→ **TASK DESCRIPTION**:
Only the lines with the string "motorboats" are needed; return each of them from the entries below.

[Dataset records]
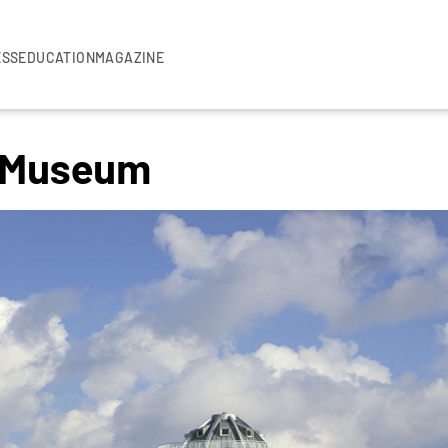
ESS
EDUCATION
MAGAZINE
 Museum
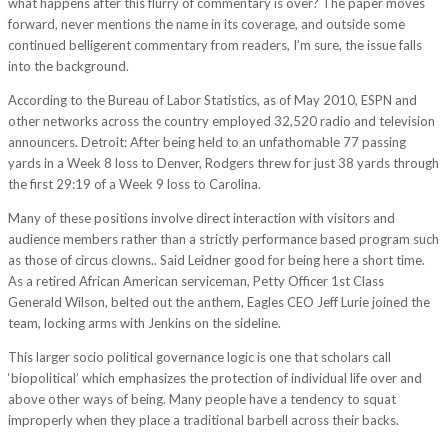
what happens after this flurry of commentary is over? The paper moves
forward, never mentions the name in its coverage, and outside some
continued belligerent commentary from readers, I’m sure, the issue falls
into the background.
According to the Bureau of Labor Statistics, as of May 2010, ESPN and
other networks across the country employed 32,520 radio and television
announcers. Detroit: After being held to an unfathomable 77 passing
yards in a Week 8 loss to Denver, Rodgers threw for just 38 yards through
the first 29:19 of a Week 9 loss to Carolina.
Many of these positions involve direct interaction with visitors and
audience members rather than a strictly performance based program such
as those of circus clowns.. Said Leidner good for being here a short time.
As a retired African American serviceman, Petty Officer 1st Class
Generald Wilson, belted out the anthem, Eagles CEO Jeff Lurie joined the
team, locking arms with Jenkins on the sideline.
This larger socio political governance logic is one that scholars call
‘biopolitical’ which emphasizes the protection of individual life over and
above other ways of being. Many people have a tendency to squat
improperly when they place a traditional barbell across their backs.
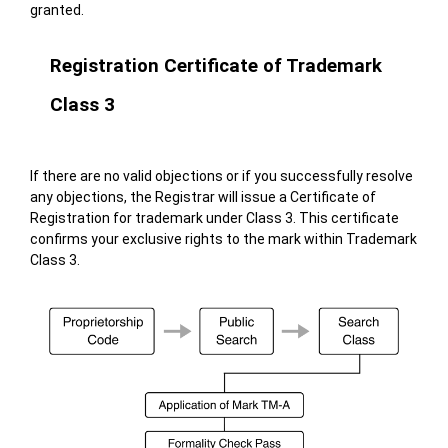
granted.
Registration Certificate of Trademark
Class 3
If there are no valid objections or if you successfully resolve
any objections, the Registrar will issue a Certificate of
Registration for trademark under Class 3. This certificate
confirms your exclusive rights to the mark within Trademark
Class 3.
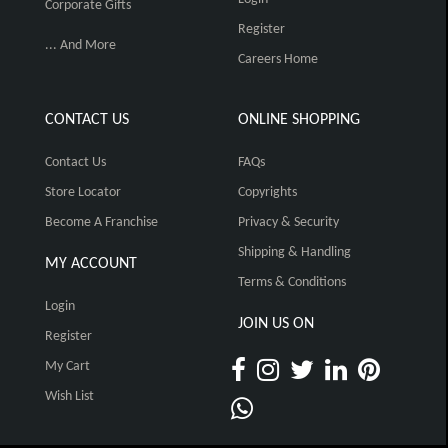
Corporate Gifts
Register
... And More
Careers Home
CONTACT US
ONLINE SHOPPING
Contact Us
FAQs
Store Locator
Copyrights
Become A Franchise
Privacy & Security
Shipping & Handling
MY ACCOUNT
Terms & Conditions
Login
JOIN US ON
Register
My Cart
Wish List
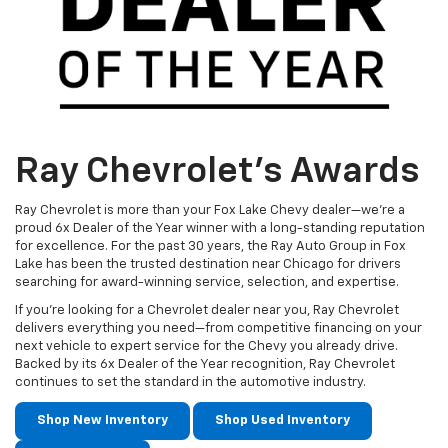
Ray Chevrolet's Awards
Ray Chevrolet is more than your Fox Lake Chevy dealer—we’re a
proud 6x Dealer of the Year winner with a long-standing reputation
for excellence. For the past 30 years, the Ray Auto Group in Fox
Lake has been the trusted destination near Chicago for drivers
searching for award-winning service, selection, and expertise.
If you’re looking for a Chevrolet dealer near you, Ray Chevrolet
delivers everything you need—from competitive financing on your
next vehicle to expert service for the Chevy you already drive.
Backed by its 6x Dealer of the Year recognition, Ray Chevrolet
continues to set the standard in the automotive industry.
Shop New Inventory
Shop Used Inventory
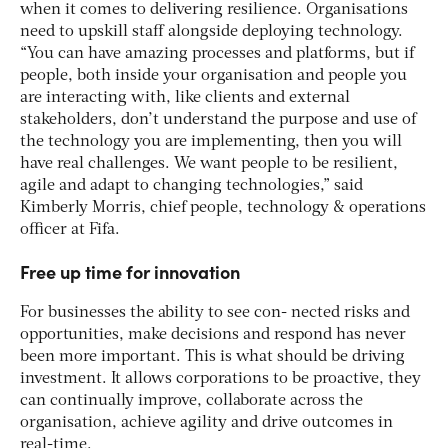
when it comes to delivering resilience. Organisations
need to upskill staff alongside deploying technology.
“You can have amazing processes and platforms, but if
people, both inside your organisation and people you
are interacting with, like clients and external
stakeholders, don’t understand the purpose and use of
the technology you are implementing, then you will
have real challenges. We want people to be resilient,
agile and adapt to changing technologies,” said
Kimberly Morris, chief people, technology & operations
officer at Fifa.
Free up time for innovation
For businesses the ability to see con- nected risks and
opportunities, make decisions and respond has never
been more important. This is what should be driving
investment. It allows corporations to be proactive, they
can continually improve, collaborate across the
organisation, achieve agility and drive outcomes in
real-time.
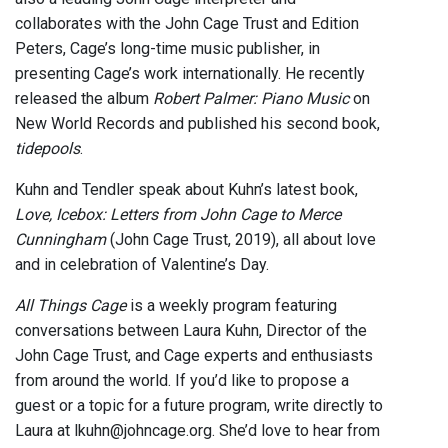
collaborates with the John Cage Trust and Edition
Peters, Cage’s long-time music publisher, in
presenting Cage’s work internationally. He recently
released the album
Robert Palmer: Piano Music
on
New World Records and published his second book,
tidepools
.
Kuhn and Tendler speak about Kuhn’s latest book,
Love, Icebox: Letters from John Cage to Merce
Cunningham
(John Cage Trust, 2019), all about love
and in celebration of Valentine’s Day.
All Things Cage
is a weekly program featuring
conversations between Laura Kuhn, Director of the
John Cage Trust, and Cage experts and enthusiasts
from around the world. If you’d like to propose a
guest or a topic for a future program, write directly to
Laura at lkuhn@johncage.org. She’d love to hear from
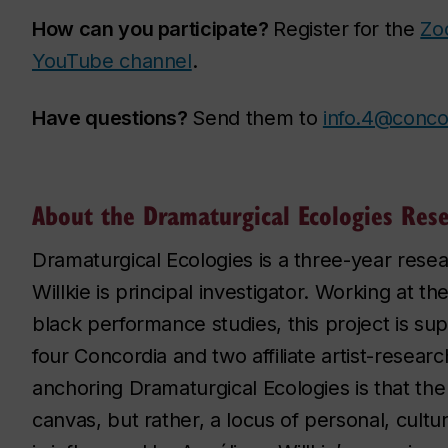
How can you participate?
Register for the
Zo
YouTube channel
.
Have questions?
Send them to
info.4@conco
About the Dramaturgical Ecologies Res
Dramaturgical Ecologies is a three-year resea
Willkie is principal investigator. Working at 
black performance studies, this project is sup
four Concordia and two affiliate artist-resea
anchoring Dramaturgical Ecologies is that the
canvas, but rather, a locus of personal, cultural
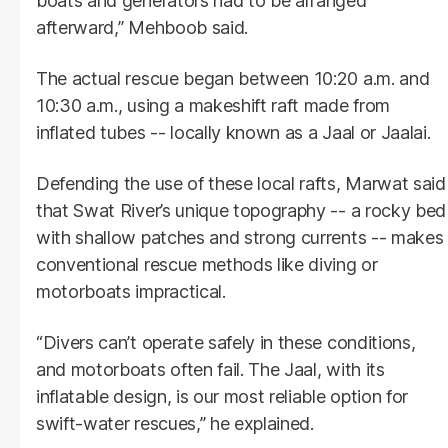
boats and generators had to be arranged
afterward,” Mehboob said.
The actual rescue began between 10:20 a.m. and
10:30 a.m., using a makeshift raft made from
inflated tubes -- locally known as a Jaal or Jaalai.
Defending the use of these local rafts, Marwat said
that Swat River’s unique topography -- a rocky bed
with shallow patches and strong currents -- makes
conventional rescue methods like diving or
motorboats impractical.
“Divers can’t operate safely in these conditions,
and motorboats often fail. The Jaal, with its
inflatable design, is our most reliable option for
swift-water rescues,” he explained.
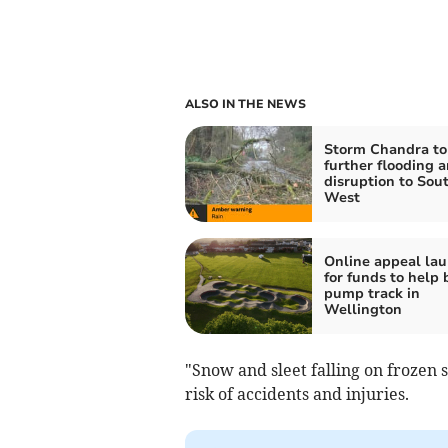
ALSO IN THE NEWS
Storm Chandra to
further flooding 
disruption to Sou
West
Online appeal la
for funds to help 
pump track in
Wellington
"Snow and sleet falling on frozen s
risk of accidents and injuries.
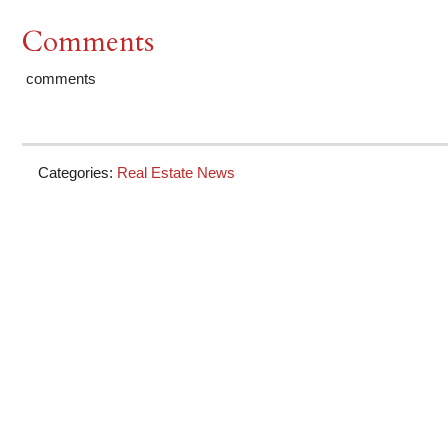
Comments
comments
Categories:
Real Estate News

→ **ANSWER SECTION**:
motorboats impractical.
and motorboats often fail. The Jaal, with its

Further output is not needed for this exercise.